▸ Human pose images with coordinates
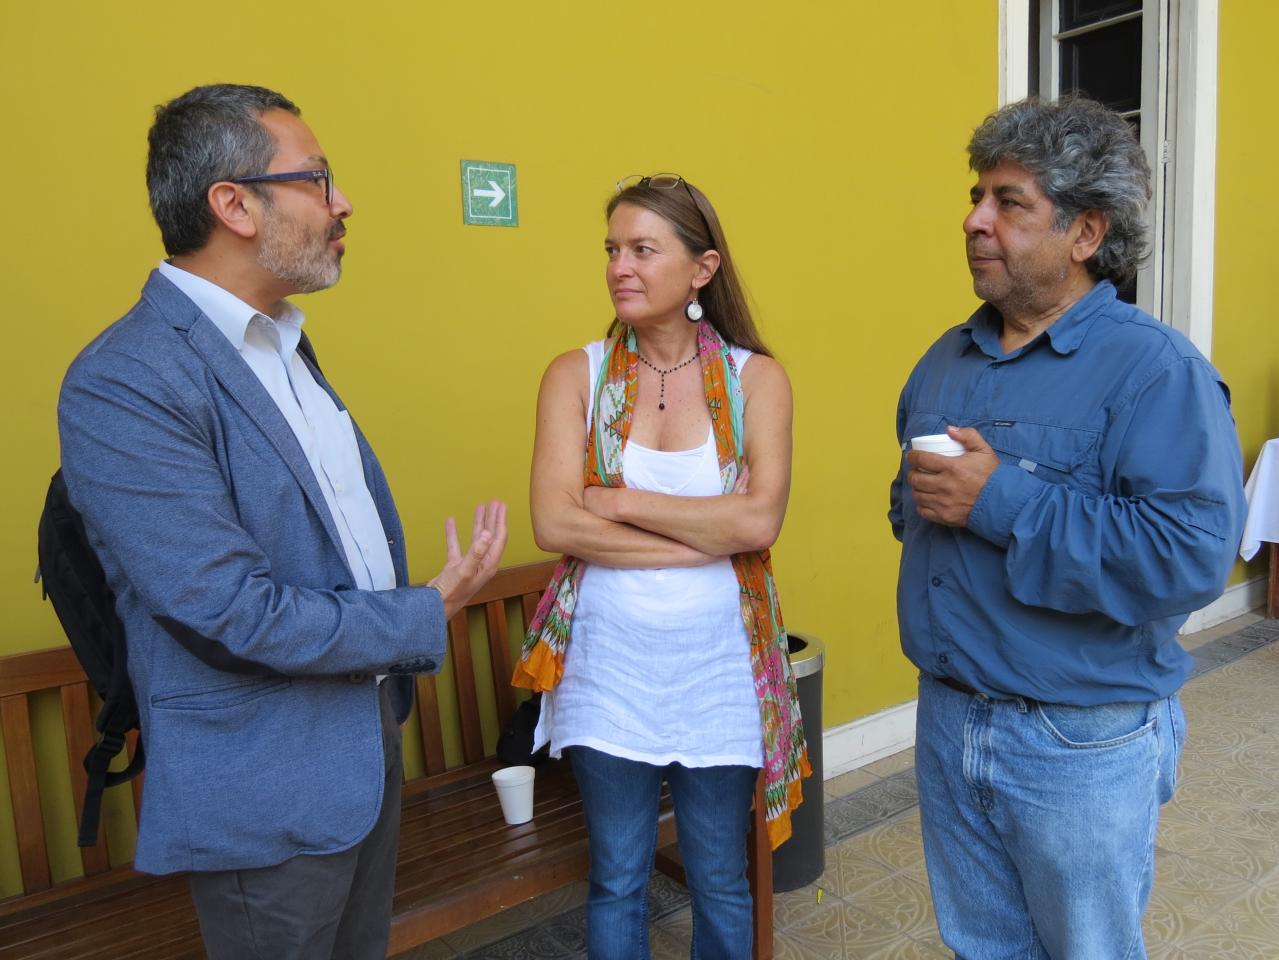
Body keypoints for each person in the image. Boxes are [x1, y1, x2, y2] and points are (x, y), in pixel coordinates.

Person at [56, 83, 507, 960]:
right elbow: (227, 609)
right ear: (233, 204)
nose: (343, 204)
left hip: (358, 749)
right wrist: (427, 609)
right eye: (319, 180)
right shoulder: (127, 380)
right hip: (265, 785)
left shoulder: (285, 344)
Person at [889, 96, 1246, 959]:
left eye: (1009, 202)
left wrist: (998, 500)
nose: (975, 220)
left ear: (1086, 234)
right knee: (984, 947)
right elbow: (914, 514)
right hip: (948, 718)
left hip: (1076, 737)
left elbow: (1188, 556)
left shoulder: (1156, 371)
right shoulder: (945, 357)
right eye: (978, 197)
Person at [512, 174, 807, 959]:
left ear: (702, 269)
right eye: (612, 250)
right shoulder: (574, 375)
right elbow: (552, 522)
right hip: (608, 665)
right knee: (616, 877)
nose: (619, 267)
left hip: (717, 668)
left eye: (644, 249)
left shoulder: (757, 381)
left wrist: (614, 503)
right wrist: (703, 539)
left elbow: (758, 520)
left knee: (718, 875)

▸ TASK OBJECTIVE
Repeat, word for word, each of the records, omitting any image they hold.

▸ SOLVED EXERCISE
Body keypoints for each person in the image. Boxes are [x1, y1, x2, y2] and points are (x, y), in pixel coordinates.

Person at [56, 83, 507, 960]:
right elbow: (227, 609)
right ear: (233, 204)
nose: (343, 204)
left hip: (358, 749)
right wrist: (427, 609)
right eye: (319, 180)
right shoulder: (127, 380)
right hip: (265, 785)
left shoulder: (285, 344)
Person at [889, 96, 1246, 959]:
left eye: (1009, 202)
left wrist: (998, 500)
nose: (975, 220)
left ear: (1086, 234)
right knee: (984, 947)
right elbow: (914, 514)
right hip: (948, 718)
left hip: (1076, 737)
left elbow: (1188, 556)
left shoulder: (1156, 371)
right shoulder: (945, 357)
right eye: (978, 197)
Person at [512, 174, 807, 959]:
left ear: (702, 269)
right eye: (612, 250)
right shoulder: (574, 375)
right elbow: (552, 522)
right hip: (608, 665)
right knee: (616, 877)
nose: (619, 267)
left hip: (717, 668)
left eye: (644, 249)
left shoulder: (757, 381)
left wrist: (614, 503)
right wrist: (703, 539)
left elbow: (758, 520)
left knee: (718, 875)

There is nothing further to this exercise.